Terapi terapistten terapiste göre değişen bir şey. Evet maalesef diplomayı alır almaz cahilce salak saçma işler yapan terapistler de var(mışlar) Ama size uygun tecrübeli düzgün bir terapist bulduğunuzda mevzu gerçekten değişiyor. Ümidi kesmeyin psikoterapiden bence.
Bi de döngüye girince insan kendi kendini yineliyor durumlar, bi şekilde minik bir motivasyon bulup aniden silkinmek gerekebiliyor mümkün olduğu kadarıyla (çok minik bi silkinme de olabilir)
aile-arkadaşlık-ilişki hiç fark etmez insanlar arasında bazı sorunlar aşılamıyorsa orada kapanmamış defterler vardır. ha bunun sorumluluğu kimdedir kimlerdedir bu bilinmez. defterleri kapatamıyorsanız da belki de siz kendinize yeni bir sayfa açmalısınız.
sanirim hala ailenizle yasiyorsunuz.
eger böyleyse tüm bahsettiginiz sorunlarin ana temeli bu.
bir durumu suclamak genelde buna karsi bir cözüm gelistirmekten daha kolaydir, cogumuz bunu tercih ediyoruz zaten. ama bu yanlis. bundan dolayi aslinda cözüme odaklanmak gerekiyor.
ben bu tarz durumlari ise benzetiyorum. nasil is dünyasinda kimse bahaneler ile ilgilenmiyorsa, sadece ama sadece sonuclarla ilgileniyorsa hayatimiza böyle bakmaliyiz bence.

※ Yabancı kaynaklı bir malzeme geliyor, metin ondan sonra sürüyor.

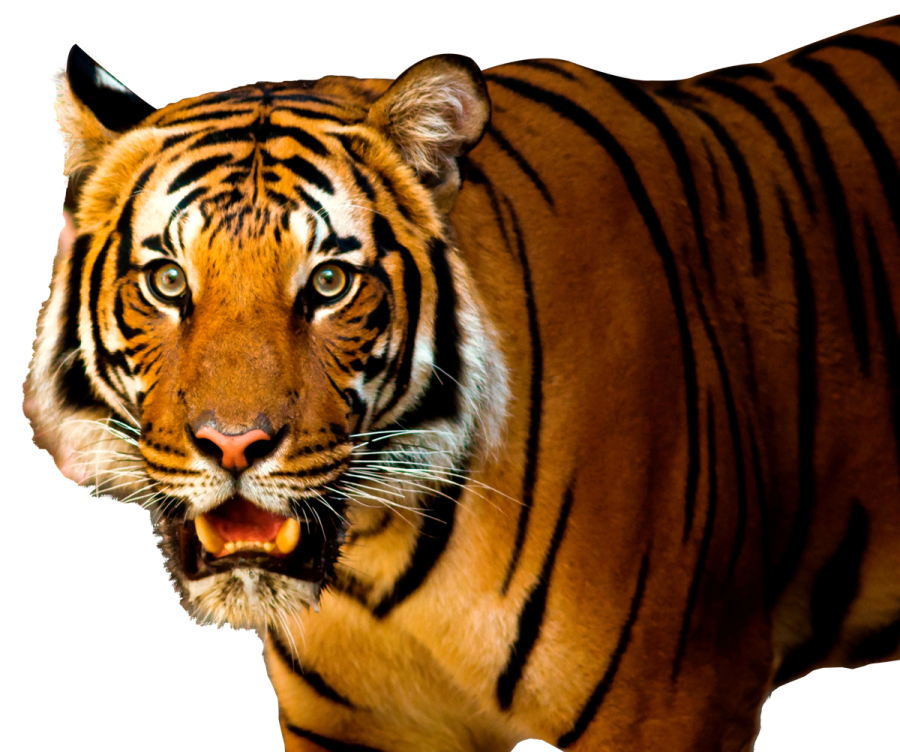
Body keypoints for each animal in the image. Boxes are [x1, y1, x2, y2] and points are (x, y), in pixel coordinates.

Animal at [24, 17, 900, 751]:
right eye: (169, 281)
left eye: (330, 282)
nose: (233, 446)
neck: (380, 561)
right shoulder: (347, 729)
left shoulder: (674, 702)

bu yazdiklarim sadece kendi kisisel görüslerim, kesinlikle profesyonel bir yardim alin.
senaryo:
dün iki akraban birbiri ile tartışmış olsun.
bu gün senin yataktan kalkıp yatağını toplamana engel olan nedir? çişini yapıp elini yüzünü yıkamaktan geri koyan nedir? kahvaltı etmene nasıl engel oluyor bu durum?

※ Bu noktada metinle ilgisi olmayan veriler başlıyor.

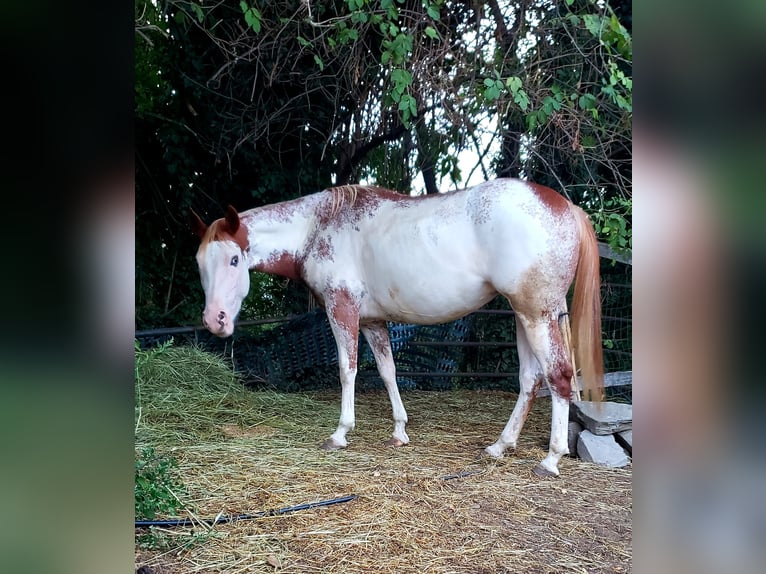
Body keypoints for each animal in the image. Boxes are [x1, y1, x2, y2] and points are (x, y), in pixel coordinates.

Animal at [192, 178, 608, 480]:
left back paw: (550, 460)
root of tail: (565, 205)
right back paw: (499, 447)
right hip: (523, 316)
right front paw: (399, 432)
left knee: (559, 377)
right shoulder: (373, 321)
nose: (215, 320)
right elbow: (388, 371)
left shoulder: (342, 310)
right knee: (529, 379)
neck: (318, 227)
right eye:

aileni boşver, tam olarak şu anda biri, bir başkasına işkence ediyor dünyanın bir yerinde, bu olay senin gündelik hayatını nasıl etkiliyor?
iki yetişkin insanın kendi aralarındaki problemleri seni ilgilendirmemeli, onunla görüşürsen benimle görüşme gibi şeyler varsa da iyi o zaman dersin, bu lafı söyleyen seni kaybeder. seni kaybetmeyi göze alıyorsa zaten o kişinin duygusu, sana olan saygı/sevgisi, karşı tarafa duyduğu öfkeden daha az demektir. öfke > saygı.
kendi duygu ve düşüncelerinin başkalarının eylemleri ile etkilenmesine izin verme, etkilendiğin durumlarda ise (bazen bu imkansız oluyor) bu duygular ile tepki verme, sessiz kal, duygunun yatışmasını bekle.
hani öldürmeyen şey güçlendirir diyorlar ya hani, işte bu o aslında. yoksa mermi yedin diye daha iyi kaslara sahip olunmuyor.
ayrı evde yaşıyorsan, ailen aralarında tartışıp arayıp şöyle şöyle oldu diye anlatmaya başladıklarında direk o lafı kes ve "bunları dinlemek istemiyorum" de, bunu söylerken net ol, (sesin titremesin, tek nefeste söyle ve kararlı olduğunu sözlerinle değil, davranışlarınla anlat.
insan ilişkilerinde çoğunlukla ne söylediğin ve nasıl söylediğin ile birlikte fiziksel davranışlar ile kuruluyor. bakışı, duruşu, ses tonu, sonra seçtiği kelimeler vs. bunlar ise sözlerinden daha güçlü etki bırakıyor.
Sessizce günaydın demek ile günaydın!!! demek arasında karşı tarafta yarattığı etki farklı, ne söylediğin değil, nasıl söylediğinin etkisi ne söylediğinden daha fazla.
ayrı evde yaşamıyorsan en kısa zamanda bu durumu nasıl çözebilirsin ona odaklan, ev arkadaşı mı olursun, kendi evini mi tutarsın orası nasıl yaparsın o tamamen sana ait bir problem ve çözümü de bir tek sen bulabilirsin.
bir senaryo iki tane farklı son; sen hangisi olmak istersin.
durum:
anne baba ve bir çocuk, anne baba kavga ediyor.
senaryo 1:
çocuk yere çömelmiş, ağlıyor.
senaryo 2:
çocuk anne, babasına dik dik bakarak benim yanımda kavga etmeyin diyor.
sen hangi çocuk olmak isterdin, şu anda hangisisin?
Asgari ücretle bir işe gir a101e veya lcw ye düzelir.
aileyi kimse kendi tercih etmiyor.
iyi olması da kötü olması da şans.
misal şu an gazze'de olanlar da var.
seni mutsuz eden ne varsa bırakıp rahatlayabilirsin.
içine kapanmak bir çözüm sayılmaz. terapi zaten bok gibi bir tecrübe ama uzun sürede işe yarıyor. doktorunu değiştirebilirsin pek tbii.
para problemi olmayan akrabalar hayatta kalma mucadelesi vermedikleri icin bosa kalan zamanlarini birbirlerini yiyerek harcalar genelde.
gavurlarin bir lafi vardir, "it is a good problem to have" derler.